The newspaper relied on speed tests provided by Measurement Labs, an Internet research group that includes Google, the Code for Science & Society, New America’s Open Technology Institute, and Princeton University’s PlanetLab. These speed tests showed an average Internet speeds of only 6.3 Mbps for areas where the FCC data reported speeds of 25 Mbps are available.

Anybody that understands the FCC mapping methodology knows that you have to make such a comparison carefully. The FCC maps are supposed to show available speeds and not actual speeds, so to some degree the newspaper is comparing apples and oranges. For instance, when multiple speeds are available, some people still elect to buy slower speeds to save money. I would expect the average speed in an area where 25 Mbps is the fastest broadband to be something lower than that.

However, the ultralow average speed test results of 6.3 Mbps points out a big problem in rural Georgia – homes electing to buy lower speeds can’t possibly account for that much of a difference. One thing we now know that is an area shown by the FCC to have 25 Mbps broadband speeds is probably served by DSL and perhaps by fixed wireless. The vast majority of cable companies now have speeds much faster than 25 Mbps and areas shown on the maps that are served by cable companies will show available speeds of at least 100 Mbps, and in many cases now show 1 Gbps.

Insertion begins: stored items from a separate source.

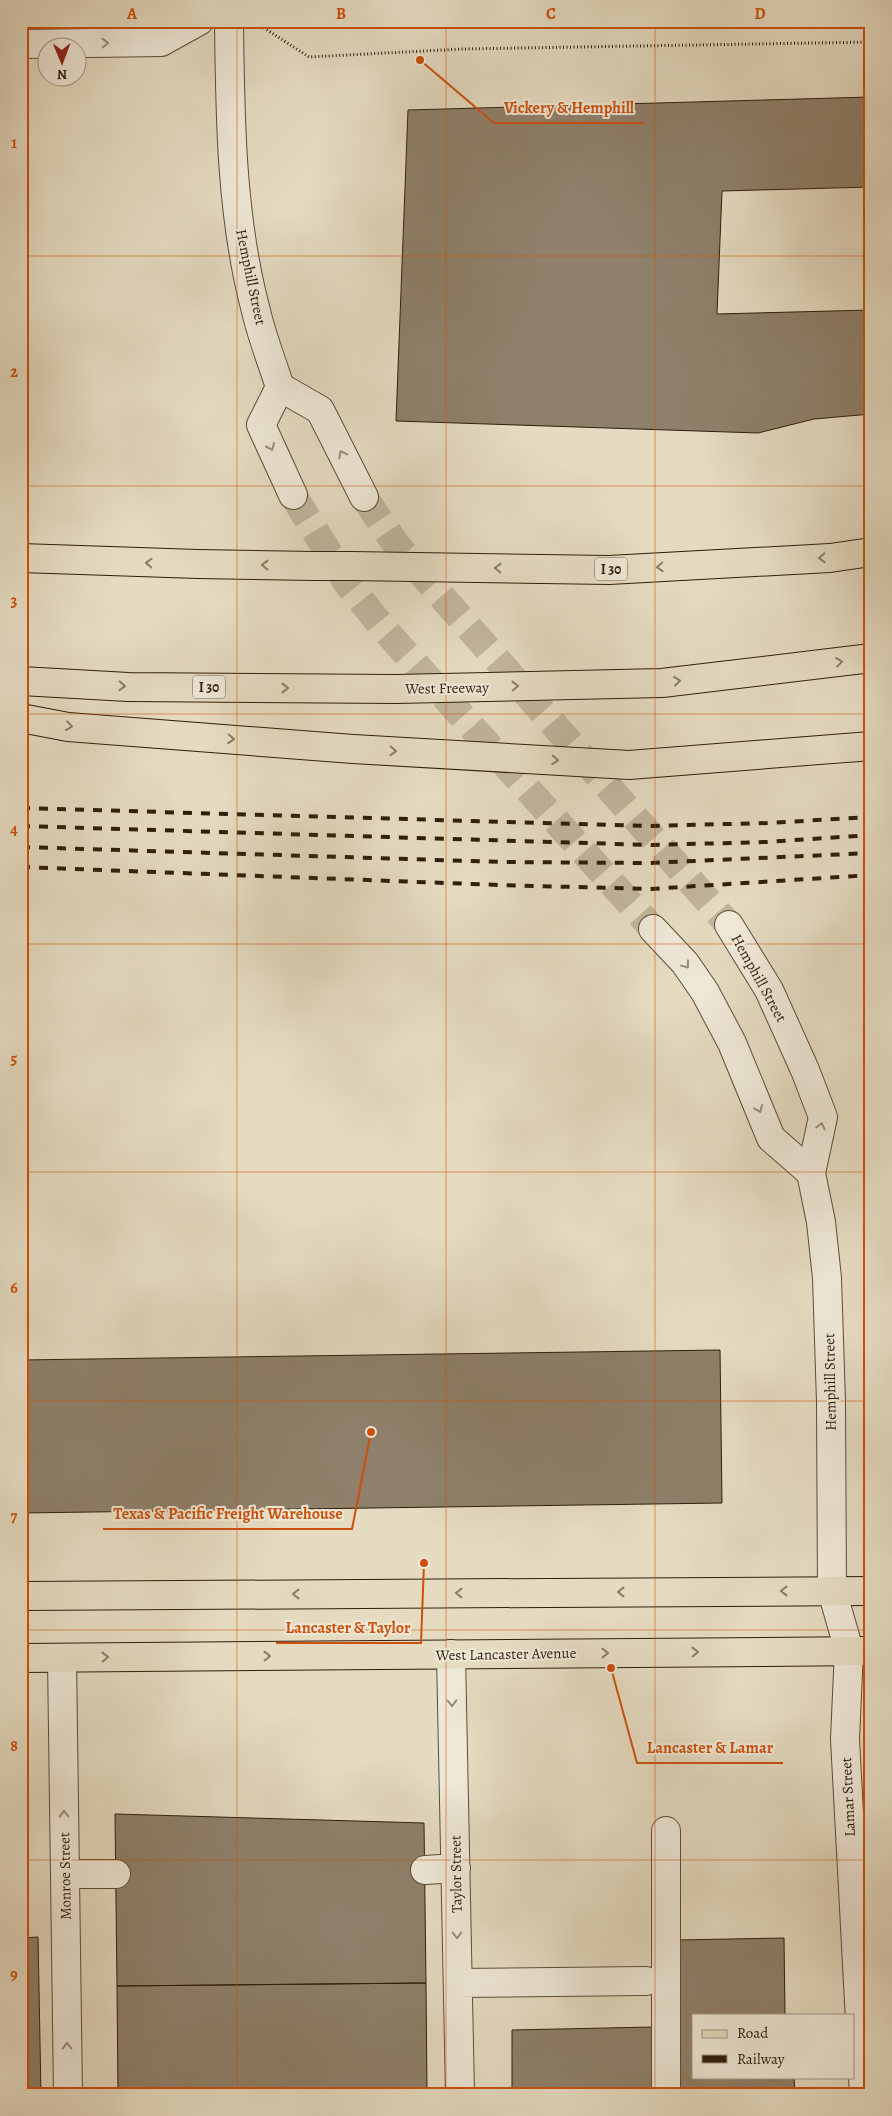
<svg xmlns="http://www.w3.org/2000/svg" width="892" height="2116" viewBox="0 0 892 2116" font-family="Alegreya,serif">
<style>
.building{fill:#8e806a;stroke:#301d0c}
.lines{fill:none;stroke-linecap:round;stroke-linejoin:round}
.minor-tunnel{stroke:#c1b59d;stroke-width:28;stroke-dasharray:28 14;stroke-linecap:butt}
.minor-casing{stroke:#5d4c39;stroke-width:30}
.major-casing{stroke:#301d0c;stroke-width:30}
.highway-casing{stroke:#301d0c;stroke-width:30}
.path{stroke:#301d0c;stroke-width:3;stroke-dasharray:1 2.5;stroke-linecap:butt}
.minor{stroke:#eee8d7;stroke-width:28}
.major{stroke:#e5dbc1;stroke-width:28}
.highway{stroke:#e5dbc1;stroke-width:28}
.rail{stroke:#301d0c;stroke-width:4;stroke-dasharray:9 9;stroke-linecap:butt}
.highway-bridge-casing{stroke:#301d0c;stroke-width:30;stroke-linecap:butt}
.highway-bridge{stroke:#e5dbc1;stroke-width:28}
.oneway{stroke:#988d7c}
.oneway2{stroke:#8a7c66}
.grid{fill:none;stroke:#cc500c;stroke-width:1;stroke-opacity:0.55}
.labels{text-anchor:middle;stroke-width:4;stroke-linejoin:round;paint-order:stroke}
.shield{fill:#eee8d7;stroke:#695a49;stroke-width:1}
.shield-label{font-size:14px;font-weight:bold;fill:#301d0c}
.street-label{font-size:15px;fill:#301d0c;stroke:#eee8d7}
.leader{fill:none;stroke:#cc500c;stroke-width:2}
.callout-dot{fill:#cc500c;stroke:#eee8d7;stroke-width:2}
.callout-label{font-size:16px;text-anchor:middle;font-weight:bold;fill:#cc500c;stroke:#eee8d7;stroke-width:4;stroke-linejoin:round;paint-order:stroke}
.neatline{fill:none;stroke:#cc500c;stroke-width:2}
.grid-label{font-size:16px;text-anchor:middle;font-weight:bold;fill:#cc500c}
</style>
<rect width="100%" height="100%" fill="#e5dbc1"/>
<filter id="stains"><feTurbulence type="fractalNoise" baseFrequency=".004" numOctaves="4"/><feColorMatrix values="0 0 0 0 .2 0 0 0 0 .09 0 0 0 0 .02 0 0 0 .5 -.17"/></filter>
<radialGradient id="worn" r=".72"><stop offset=".6" stop-color="#630" stop-opacity="0"/><stop offset="1" stop-color="#630" stop-opacity=".3"/></radialGradient>
<path class="building" d="M 871,97 L 871,187 L 722,191 L 717,314 L 871,310 L 871,414 L 814,419 L 758,433 L 396,421 L 408,110 Z
M 720,1350 L 722,1503 L 21,1513 L 21,1360 Z
M 115,1814 L 424,1823 L 426,1983 L 117,1986 Z
M 38,1937 L 41,2095 L 21,2095 L 21,1938 Z
M 784,1938 L 785,2015 L 693,2015 L 693,2077 L 794,2077 L 795,2095 L 680,2095 L 677,1940 Z
M 426,1983 L 427,2095 L 118,2095 L 117,1986 Z
M 653,2027 L 655,2095 L 512,2095 L 512,2030 Z"/>
<g class="lines">
<path class="minor-tunnel" d="M 293,495 L 347,583 L 384,629 L 653,929
M 364,497 L 395,543 L 729,925"/>
<g class="minor-casing">
<path id="minor" d="M 229,21 C 230,118 231,217 256,311 C 262,337 272,362 280,387 L 320,410 L 364,497
M 21,44 L 161,42 L 199,21
M 280,387 L 261,425 L 293,495
M 729,925 L 769,990 L 805,1070 L 823,1117 L 811,1173 L 821,1222 L 827,1278 L 831,1402 L 832,1591 L 849,1650 L 845,1739 L 864,2095
M 653,929 L 685,963 L 705,992 L 732,1043 L 771,1138 L 811,1173
M 451,1654 L 460,2095
M 62,1658 L 68,2095
M 666,1831 L 666,2095
M 425,1870 L 456,1868
M 65,1874 L 116,1874
M 458,1983 L 646,1981"/>
</g>
<g class="major-casing">
<path id="major" d="M 21,1596 L 871,1591
M 21,1658 L 871,1651"/>
</g>
<g class="highway-casing">
<path id="highway" d="M 21,558 L 198,564 L 314,566
M 351,566 L 609,570 L 830,558 L 871,552
M 21,681 L 128,687 L 396,689 L 662,683 L 871,658
M 21,718 L 68,727 L 353,749 L 629,765 L 871,746"/>
</g>
<path class="path" d="M 258,24 L 309,57 L 462,49 L 871,42"/>
<use href="#minor" class="minor"/>
<use href="#major" class="major"/>
<use href="#highway" class="highway"/>
<path class="rail" d="M 21,808 L 648,826 L 767,823 L 871,817
M 21,826 L 652,845 L 766,842 L 871,835
M 21,847 L 503,862 L 649,863 L 871,853
M 21,867 L 499,885 L 650,889 L 871,875"/>
<g class="highway-bridge-casing">
<path id="highway-bridge" d="M 314,566 L 351,566"/>
</g>
<use href="#highway-bridge" class="highway-bridge"/>
</g>
<defs><path id="oneway-chevron" d="M-2-3.5L2.5 0L-2 3.5" fill="none" stroke-width="1.6" stroke-linecap="round" stroke-linejoin="round" transform="scale(1.25)"/></defs>
<g class="oneway">
<use href="#oneway-chevron" transform="translate(105 43) rotate(-1)"/>
<use href="#oneway-chevron" transform="translate(271 447) rotate(66)"/>
<use href="#oneway-chevron" transform="translate(342 454) rotate(-117)"/>
<use href="#oneway-chevron" transform="translate(686 965) rotate(53)"/>
<use href="#oneway-chevron" transform="translate(759 1109) rotate(68)"/>
<use href="#oneway-chevron" transform="translate(821 1126) rotate(-77)"/>
<use href="#oneway-chevron" transform="translate(452 1703) rotate(89)"/>
<use href="#oneway-chevron" transform="translate(64 1814) rotate(-91)"/>
<use href="#oneway-chevron" transform="translate(457 1935) rotate(89)"/>
<use href="#oneway-chevron" transform="translate(67 2046) rotate(-91)"/>
</g>
<g class="oneway2">
<use href="#oneway-chevron" transform="translate(822 558) rotate(177)"/>
<use href="#oneway-chevron" transform="translate(149 563) rotate(-178)"/>
<use href="#oneway-chevron" transform="translate(265 565) rotate(-179)"/>
<use href="#oneway-chevron" transform="translate(660 567) rotate(177)"/>
<use href="#oneway-chevron" transform="translate(498 568) rotate(-179)"/>
<use href="#oneway-chevron" transform="translate(839 662) rotate(-7)"/>
<use href="#oneway-chevron" transform="translate(677 681) rotate(-7)"/>
<use href="#oneway-chevron" transform="translate(122 686) rotate(3)"/>
<use href="#oneway-chevron" transform="translate(515 686) rotate(-1)"/>
<use href="#oneway-chevron" transform="translate(285 688)"/>
<use href="#oneway-chevron" transform="translate(69 726) rotate(7)"/>
<use href="#oneway-chevron" transform="translate(231 739) rotate(4)"/>
<use href="#oneway-chevron" transform="translate(393 751) rotate(3)"/>
<use href="#oneway-chevron" transform="translate(555 760) rotate(3)"/>
<use href="#oneway-chevron" transform="translate(784 1591) rotate(-180)"/>
<use href="#oneway-chevron" transform="translate(621 1592) rotate(180)"/>
<use href="#oneway-chevron" transform="translate(459 1593) rotate(180)"/>
<use href="#oneway-chevron" transform="translate(296 1594) rotate(180)"/>
<use href="#oneway-chevron" transform="translate(695 1652) rotate(-1)"/>
<use href="#oneway-chevron" transform="translate(605 1653) rotate(-1)"/>
<use href="#oneway-chevron" transform="translate(267 1656) rotate(-1)"/>
<use href="#oneway-chevron" transform="translate(105 1657) rotate(-1)"/>
</g>
<path class="grid" d="M 237,21 L 237,2095M 446,21 L 446,2095M 655,21 L 655,2095M 21,256 L 871,256M 21,486 L 871,486M 21,714 L 871,714M 21,944 L 871,944M 21,1172 L 871,1172M 21,1401 L 871,1401M 21,1630 L 871,1630M 21,1860 L 871,1860"/>
<g class="labels">
<g class="shield">
<rect x="595" y="557.5" width="32" height="23" rx="4"/>
<rect x="193" y="675.5" width="32" height="23" rx="4"/>
</g>
<g class="shield-label">
<text x="611" y="574">I 30</text>
<text x="209" y="692">I 30</text>
</g>
<g class="street-label">
<text transform="translate(251 277) rotate(78)" y="5">Hemphill Street</text>
<text transform="translate(447 688) rotate(-1)" y="5">West Freeway</text>
<text transform="translate(759 978) rotate(61)" y="5">Hemphill Street</text>
<text transform="translate(830 1382) rotate(-91)" y="5">Hemphill Street</text>
<text transform="translate(506 1654) rotate(-1)" y="5">West Lancaster Avenue</text>
<text transform="translate(848 1797) rotate(-93)" y="5">Lamar Street</text>
<text transform="translate(456 1874) rotate(-91)" y="5">Taylor Street</text>
<text transform="translate(65 1876) rotate(-91)" y="5">Monroe Street</text>
</g>
</g>
<path class="leader" d="M420 60L494 123H644M371 1432L352 1529H103M424 1563L421 1643H276M611 1668L637 1763H783"/>
<g class="callout-dot">
<circle cx="420" cy="60" r="5"/>
<circle cx="371" cy="1432" r="5"/>
<circle cx="424" cy="1563" r="5"/>
<circle cx="611" cy="1668" r="5"/>
</g>
<g class="callout-label">
<text x="569" y="113">Vickery &amp; Hemphill</text>
<text x="228" y="1519">Texas &amp; Pacific Freight Warehouse</text>
<text x="348" y="1633">Lancaster &amp; Taylor</text>
<text x="710" y="1753">Lancaster &amp; Lamar</text>
</g>
<rect width="892" height="2116" fill="none" stroke="#e5dbc1" stroke-width="55"/>
<rect x="692" y="2014" width="162" height="65" fill="#eee8d7" stroke="#a29786"/>
<rect x="702" y="2030" width="25" height="8" fill="#e5dbc1" stroke="#a29786"/>
<text x="737" y="2038" font-size="15" fill="#301d0c">Road</text>
<rect x="702" y="2055" width="25" height="8" fill="#301d0c" stroke="#a29786"/>
<text x="737" y="2064" font-size="15" fill="#301d0c">Railway</text>
<g transform="translate(62 62) rotate(179)"><circle r="24" fill="#eee8d7" stroke="#a29786"/>
<path d="M0-4L9 19L0 12L-9 19Z" fill="#8f2418"/>
<text y="-8" font-size="14" font-weight="bold" text-anchor="middle" fill="#301d0c">N</text>
</g>
<rect x="28" y="28" width="836" height="2060" class="neatline"/>
<g class="grid-label">
<text x="132" y="19">A</text>
<text x="341" y="19">B</text>
<text x="551" y="19">C</text>
<text x="760" y="19">D</text>
<text x="14" y="148">1</text>
<text x="14" y="377">2</text>
<text x="14" y="606">3</text>
<text x="14" y="835">4</text>
<text x="14" y="1064">5</text>
<text x="14" y="1293">6</text>
<text x="14" y="1522">7</text>
<text x="14" y="1751">8</text>
<text x="14" y="1980">9</text>
</g>
<rect width="100%" height="100%" filter="url(#stains)"/>
<rect width="100%" height="100%" fill="url(#worn)"/>
</svg>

The only way to explain the speed test results is that the FCC maps are wrong and the speeds in these areas are not really at the 25 Mbps level. That highlights one of the big fallacies in the FCC database, which is populated by the ISPs. The telcos are reporting speeds of ‘up to 25 Mbps’ and that’s likely what they are also marketing to customers in these areas. But in reality, much of the DSL is not capable of speeds close to that level.

The newspaper also gathered some anecdotal evidence. One of the areas that showed a big difference between FCC potential speed and actual speed is the town of Social Circle, located about 45 miles east of Atlanta. The newspaper contacted residents there who report that Internet speeds are glacial and nowhere near to the 25 Mbps as reported on the FCC maps. Several residents told the newspaper that the speeds are too slow to work from home – one of the major reasons that homes need faster broadband.

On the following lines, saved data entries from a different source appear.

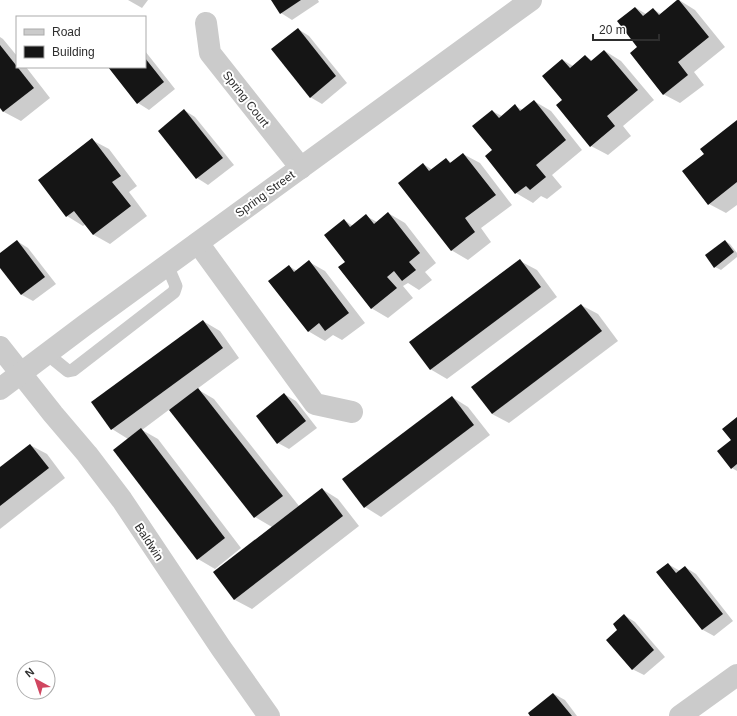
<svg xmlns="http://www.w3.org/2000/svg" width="737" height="716" font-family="Arial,sans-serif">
  <rect width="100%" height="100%" fill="#fff"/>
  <!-- shadow -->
  <g fill="#0003">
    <polygon points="128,0 148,0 142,8"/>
    <polygon points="272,0 318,0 319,2 292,20 281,13"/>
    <polygon points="679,0 695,10 725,47 694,72 704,85 680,103 663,94 639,47 636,8 646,14 653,9 661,14"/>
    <polygon points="298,29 309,36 347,83 322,104 310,97"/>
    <polygon points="0,37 3,39 17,56 17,67 26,67 50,98 21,121 4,112 0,107"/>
    <polygon points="145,51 175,89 149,110 138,103 109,67 145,67"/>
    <polygon points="605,51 621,61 654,100 623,126 631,136 608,155 591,146 563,100 563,60 573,66 585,56 593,61"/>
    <polygon points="534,101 551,111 582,150 552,175 562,187 547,199 541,196 533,203 516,193 493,150 492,111 502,116 515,106 523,110"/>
    <polygon points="184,110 195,117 234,165 208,185 197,178"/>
    <polygon points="737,121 737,205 726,213 709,204 705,154"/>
    <polygon points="92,140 109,149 137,186 129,192 147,216 110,244 94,235 86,224 83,226 67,216"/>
    <polygon points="463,154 480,163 512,205 481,228 491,242 468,260 451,250 423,164 433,170 446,159 452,163"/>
    <polygon points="388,213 405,223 436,263 425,272 432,280 419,290 408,283 403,286 413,298 388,318 371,308 346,262 344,220 353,226 366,216 377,222"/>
    <polygon points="17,241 28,248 56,284 33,301 22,295 0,266 0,254"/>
    <polygon points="725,241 730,244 737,253 737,257 721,270 715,267"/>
    <polygon points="520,261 537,270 557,297 447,379 430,369"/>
    <polygon points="309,262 325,271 365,323 342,340 333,335 325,341 308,331 289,266 297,271"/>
    <polygon points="581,305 598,314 618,341 509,423 492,414"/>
    <polygon points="203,321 220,331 239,358 197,389 214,399 299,506 322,489 338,499 359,526 252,609 235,600 214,573 272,527 255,517 170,409 142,430 158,439 241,548 215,569 198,559 128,439 112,429 92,402"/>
    <polygon points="284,394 296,401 317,428 289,449 278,443"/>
    <polygon points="452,397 468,407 490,435 381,517 365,507"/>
    <polygon points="737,418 737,471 732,468 732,440"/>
    <polygon points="30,445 47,454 65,478 0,529 0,468"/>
    <polygon points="668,564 680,571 685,567 696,574 733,621 714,636 703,630"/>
    <polygon points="624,615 635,622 665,657 644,675 632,669 619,630"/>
    <polygon points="554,694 565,700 577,716 532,716"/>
  </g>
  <!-- building -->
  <g fill="#151515">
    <polygon points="271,0 301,0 280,14"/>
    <polygon points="677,0 679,0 709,37 678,62 688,75 663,95 630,53 637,47 617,21 635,7 643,16 653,8 659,15"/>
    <polygon points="298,28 336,76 310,98 271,49"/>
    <polygon points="0,45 34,88 3,112 0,108"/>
    <polygon points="604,50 638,90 607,116 615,126 590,147 556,105 562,100 542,76 562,59 570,68 585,55 591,61"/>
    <polygon points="145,58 164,82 137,104 108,67 145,67"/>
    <polygon points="534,100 566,140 536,165 546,177 530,190 526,186 515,194 485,156 492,150 472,126 492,110 499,118 515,104 520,111"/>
    <polygon points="184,109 223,158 196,179 158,131"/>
    <polygon points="737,120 737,182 708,205 682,171 704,154 700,149"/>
    <polygon points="92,138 121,176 112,182 131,206 93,235 74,211 66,217 38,180"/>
    <polygon points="463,153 496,195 465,218 475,232 451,251 398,183 423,163 429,171 446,158 450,163"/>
    <polygon points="388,212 420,253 409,262 416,270 402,281 394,271 387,277 397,288 371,309 338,267 345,262 324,235 344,219 350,227 366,214 374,224"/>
    <polygon points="17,240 45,277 21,295 0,268 0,253"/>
    <polygon points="725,240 734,252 714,268 705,255"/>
    <polygon points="520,259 541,287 430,370 409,342"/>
    <polygon points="309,260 349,313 325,331 319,323 308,332 268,281 289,265 294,272"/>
    <polygon points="581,304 602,331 492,414 471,387"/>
    <polygon points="203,320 223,348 111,430 91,402"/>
    <polygon points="198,388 283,496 254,518 169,410"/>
    <polygon points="284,393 306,421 277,444 256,416"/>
    <polygon points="452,396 474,425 364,508 342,479"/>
    <polygon points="737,417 737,464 731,469 717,451 731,440 722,429"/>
    <polygon points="141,428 225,538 197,560 113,450"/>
    <polygon points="30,444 49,468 0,506 0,467"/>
    <polygon points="322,488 343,516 234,600 213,572"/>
    <polygon points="668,563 676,573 685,566 723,614 702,630 656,572"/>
    <polygon points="624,614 654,650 632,670 606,640 617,630 613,624"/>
    <polygon points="553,693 572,716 530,716 528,713"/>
  </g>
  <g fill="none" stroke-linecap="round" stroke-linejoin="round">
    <!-- service -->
    <polyline stroke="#cbcbcb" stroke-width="13" points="47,354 68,371 73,370 174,292 176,286 167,265"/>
    <!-- minor -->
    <g stroke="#cbcbcb" stroke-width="22">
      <polyline points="206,23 210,53 301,168"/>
      <polyline points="198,243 315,404 352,412"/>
      <polyline points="0,347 53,414 87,454 122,500 221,648 269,716"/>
      <polyline points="0,389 85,325 531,0"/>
      <polyline points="680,716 737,675"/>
    </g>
  </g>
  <g text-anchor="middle" stroke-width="4" stroke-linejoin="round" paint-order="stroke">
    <!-- street labels -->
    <g font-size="12" fill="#2e2e2e" stroke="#fff">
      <text transform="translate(246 99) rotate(52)" y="4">Spring Court</text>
      <text transform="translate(265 194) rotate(-36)" y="4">Spring Street</text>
      <text transform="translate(149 542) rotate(57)" y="4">Baldwin</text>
    </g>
  </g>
  <!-- legend -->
  <rect x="16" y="16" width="130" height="52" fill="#ffffff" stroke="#ababab"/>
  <rect x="24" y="29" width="20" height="6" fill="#cbcbcb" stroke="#ababab"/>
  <text x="52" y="36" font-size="12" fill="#2e2e2e">Road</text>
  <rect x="24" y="46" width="20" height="12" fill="#151515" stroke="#ababab"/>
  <text x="52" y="56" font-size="12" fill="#2e2e2e">Building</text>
  <!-- north arrow -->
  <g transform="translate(36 680) rotate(320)"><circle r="19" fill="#ffffff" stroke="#ababab"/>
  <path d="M0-3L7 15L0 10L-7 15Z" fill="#d04660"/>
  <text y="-6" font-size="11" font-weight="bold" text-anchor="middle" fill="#2e2e2e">N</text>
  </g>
  <!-- scale -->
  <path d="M593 34v6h66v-6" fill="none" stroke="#2e2e2e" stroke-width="2"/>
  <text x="599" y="34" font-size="12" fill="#2e2e2e" stroke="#ffffff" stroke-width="3" paint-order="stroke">20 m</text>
</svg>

Unfortunately, there are real-life ramifications from the erroneous FCC maps. There have been several grant programs that could have provided assistance for an ISP to bring faster broadband to places like Social Circle – but those grants have been limited to places that have speeds less than 25 Mbps – the FCC definition of broadband. Areas where the maps are wrong are doubly condemned – they are stuck with slow speeds but also locked out of grant programs that can help to upgrade the broadband. The only beneficiary of the bad maps are the telcos who continue to sell inadequate DSL in towns like Social Circle where people have no alternative.

The State of Georgia has undertaken an effort to produce their own broadband maps in an attempt to accurately identify the rural broadband situation. The University of Georgia analyzed the FCC data which shows there was 638,000 homes and businesses that couldn’t get Internet with speeds of at least 25 Mbps. The state mapping effort is going to tell a different story, and if the actual slow speeds indicated by the speed tests are still true today then there are going to by many more homes that actually don’t have broadband.

It seems like every examination of the FCC mapping data shows the same thing – widespread claimed broadband coverage that’s not really there. Every time the FCC tells the public that we’re making progress with rural broadband, they are basing their conclusions on maps they know are badly flawed. It’s likely that there are many millions of more homes that don’t have broadband than claimed by the FCC – something they don’t want to acknowledge.